Bella’s relationship with her father Charlie (Billy Burke) naturally changes as well. She’s just gotten married to Edward, has an unusual child, the awkwardly named Renesmee (Mackenzie Foy), and must decide how much to tell dad. Burke’s performance as a father who has difficulty communicating with his daughter is the strongest in the series, and almost makes you hope for a spinoff, My Daughter was a Vampire, in which the anxieties of growing up are switched out for the anxieties of parenting and the fears that your teenage daughter will bring home a Goth boy. Burke brings the series a much-needed grounding. But, just like parental grounding, it’s not always enough.
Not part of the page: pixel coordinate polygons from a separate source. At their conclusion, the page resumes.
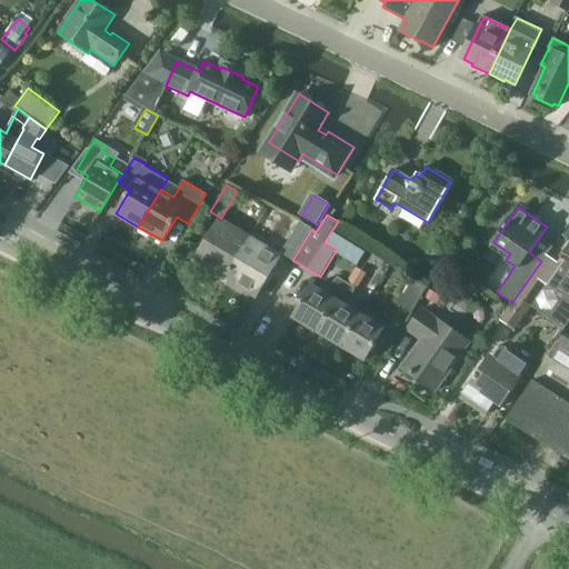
[(225,279),(249,239),(219,221),(195,261),(225,279)]
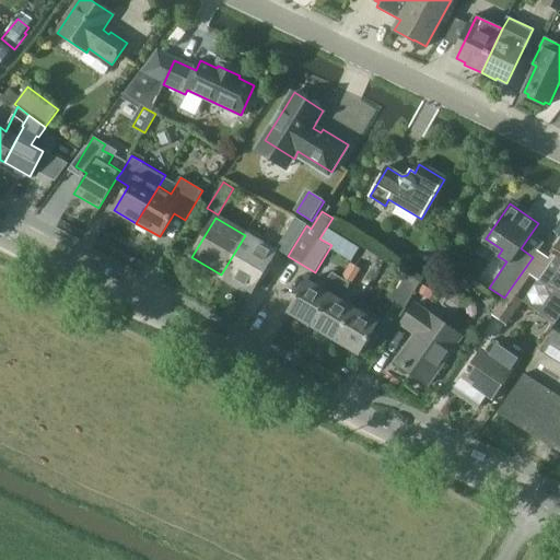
[(277,249),(288,256),(306,225),(295,219),(277,249)]
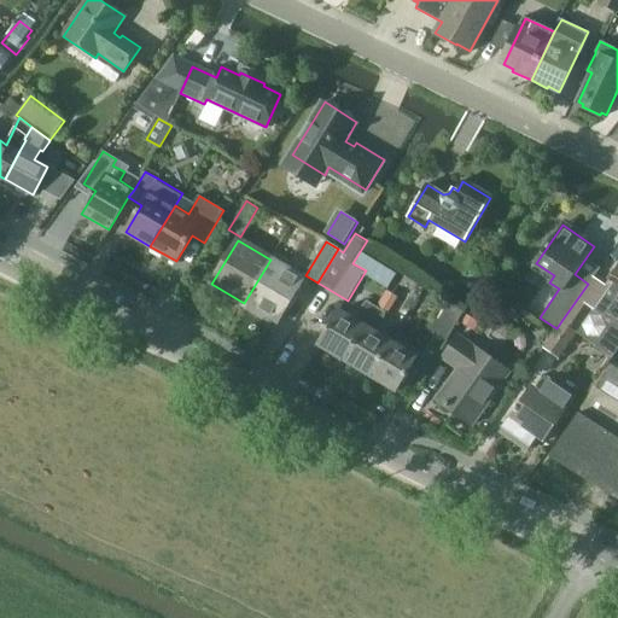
[(270,260),(244,303),(278,322),(303,280),(270,260)]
Bella is an ordinary young woman who gets caught up among extraordinary people, and the growing pains that cut across shape shifting species to find a common bond
is part of what made the first Twilight a touching love story. Successive films have expanded on the werewolf and vampire mythology (hint: only one of them sparkles!), and the scenes of relatively ordinary life and relationships take a dramatic back seat to the fight between good and evil. But it’s the intimate relationships that make you invested in the larger spectacle.

The final battle pivots around Renesmee, the child born of a vampire father and a human mother. But the specifics are less interesting to me than the way the battle unfolds, in a manner that I’m told deviates wildly from the book. If you know the reference, this will be a spoiler, but the movie takes a narrative page from a movie that was in my day a staple of high school English class: “Occurrence at Owl Creek Bridge,” Robert Enrico’s film of the Ambrose Bierce’s short story. The story and film are set during the Civil War, an apt reference for a battle between divided factions of vampires.

A even darker reference is suggested by a pair of uninvited Russian vampires, Vladimir (Noel Fisher) and Stefan (Guri Weinberg). These particularly mischievous bloodsuckers seem like they could have walked out of Michael Haneke’s Funny Games, which like “Occurrence at Owl Creek Bridge” plays with time. The Twilight books and films are named, from darkness to light, for the passing of celestial objects by which we mark time and tide, and it’s no spoiler to say this is how the movie finally ends: with a retrospective look at the actors who have appeared throughout the series, and at the love story of Edward and Bella. Breaking Dawn, Part 2 will not be the time of everybody’s life. But after the brief time in which I’ve gotten to know them, I’m sort of sorry to see them go.

The Twilight Saga: Breaking Dawn, Part 2
Directed by Bill Condon
Written by Melissa Rosenberg, based on the novel by Stephenie Meyer
With Kristen Stewart, Robert Pattinson, Taylor Lautner, Peter Facinelli, Billy Burke
Rated PG-13 for sequences of disturbing images, including vampiric sensuality and forlorn gazes.